Department of Molecular Biosciences and Bioengineering, University of Hawaii at Manoa, Honolulu, Hawaii, 96822, United States.
Environ Sci Technol. 2024 Aug 13. doi: 10.1021/acs.est.4c03966.
Acute oral toxicity is currently not available for most polycyclic aromatic hydrocarbons (PAHs), especially their derivatives, because it is cost-prohibitive to experimentally determine all of them. Here, quantitative structure-activity relationship (QSAR) models using machine learning (ML) for predicting the toxicity of PAH derivatives were developed, based on oral toxicity data points of 788 individual substances of rats. Both the individual ML algorithm gradient boosting regression trees (GBRT) and the stacking ML algorithm (extreme gradient boosting + GBRT + random forest regression) provided the best prediction results with satisfactory determination coefficients for both cross-validation and the test set.
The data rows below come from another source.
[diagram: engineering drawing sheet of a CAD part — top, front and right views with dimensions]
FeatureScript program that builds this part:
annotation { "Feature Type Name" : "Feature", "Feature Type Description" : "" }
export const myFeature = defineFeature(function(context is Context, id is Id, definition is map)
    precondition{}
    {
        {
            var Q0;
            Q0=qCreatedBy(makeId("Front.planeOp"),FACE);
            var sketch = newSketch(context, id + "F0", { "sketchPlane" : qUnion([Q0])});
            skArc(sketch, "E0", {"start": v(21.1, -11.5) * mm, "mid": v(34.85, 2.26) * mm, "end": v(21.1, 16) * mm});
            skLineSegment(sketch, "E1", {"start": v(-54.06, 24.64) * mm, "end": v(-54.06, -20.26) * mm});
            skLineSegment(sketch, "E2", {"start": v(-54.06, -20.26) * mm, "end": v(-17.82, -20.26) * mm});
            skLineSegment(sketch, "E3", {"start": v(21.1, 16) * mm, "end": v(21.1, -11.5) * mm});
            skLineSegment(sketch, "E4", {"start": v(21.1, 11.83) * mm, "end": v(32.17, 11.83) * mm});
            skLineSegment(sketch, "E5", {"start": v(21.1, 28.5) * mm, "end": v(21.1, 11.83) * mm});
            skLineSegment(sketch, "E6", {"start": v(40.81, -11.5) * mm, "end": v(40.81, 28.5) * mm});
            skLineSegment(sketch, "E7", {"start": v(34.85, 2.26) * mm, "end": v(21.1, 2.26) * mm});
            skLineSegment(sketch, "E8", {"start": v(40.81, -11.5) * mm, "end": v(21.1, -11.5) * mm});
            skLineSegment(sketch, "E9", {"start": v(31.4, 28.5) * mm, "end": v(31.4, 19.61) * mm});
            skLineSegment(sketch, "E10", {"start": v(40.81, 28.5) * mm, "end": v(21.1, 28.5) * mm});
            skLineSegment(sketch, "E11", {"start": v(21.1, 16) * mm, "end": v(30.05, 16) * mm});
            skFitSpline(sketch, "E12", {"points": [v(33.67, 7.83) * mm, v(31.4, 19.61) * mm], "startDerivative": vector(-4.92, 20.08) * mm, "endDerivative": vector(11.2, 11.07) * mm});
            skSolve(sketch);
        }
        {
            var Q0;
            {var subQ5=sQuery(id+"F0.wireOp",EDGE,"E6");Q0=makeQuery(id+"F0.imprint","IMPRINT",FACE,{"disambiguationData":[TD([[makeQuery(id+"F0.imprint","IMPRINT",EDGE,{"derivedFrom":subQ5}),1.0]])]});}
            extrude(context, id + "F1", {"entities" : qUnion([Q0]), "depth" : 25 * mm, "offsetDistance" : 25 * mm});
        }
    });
It was found that those PAH derivatives with fewer polar hydrogens, more large-sized atoms, more branches, and lower polarizability have higher toxicity. Software based on the optimal ML-QSAR model was successfully developed to expand the application potential of the developed model, obtaining reliable prediction of pLD values and reference doses for 6893 external PAH derivatives. Among these chemicals, 472 were identified as moderately or highly toxic; 10 out of them had clear environment detection or use records. The findings provide valuable insights into the toxicity of PAHs and their derivatives, offering a standard platform for effectively evaluating chemical toxicity using ML-QSAR models.
目前,大多数多环芳烃(PAHs),尤其是其衍生物的急性经口毒性数据尚不可得,因为通过实验确定所有这些物质的毒性成本过高。在此,基于788种大鼠个体物质的经口毒性数据点,开发了使用机器学习(ML)预测PAH衍生物毒性的定量构效关系(QSAR)模型。个体ML算法梯度提升回归树(GBRT)和堆叠ML算法(极端梯度提升+GBRT+随机森林回归)在交叉验证和测试集上均提供了最佳预测结果,判定系数令人满意。研究发现,那些极性氢较少、大尺寸原子较多、支链较多且极化率较低的PAH衍生物具有较高的毒性。基于最优ML-QSAR模型的软件成功开发,以扩展所开发模型的应用潜力,获得了6893种外部PAH衍生物的可靠pLD值和参考剂量预测。在这些化学物质中,472种被鉴定为中度或高度毒性;其中10种有明确的环境检测或使用记录。这些发现为PAHs及其衍生物的毒性提供了有价值的见解,为使用ML-QSAR模型有效评估化学物质毒性提供了一个标准平台。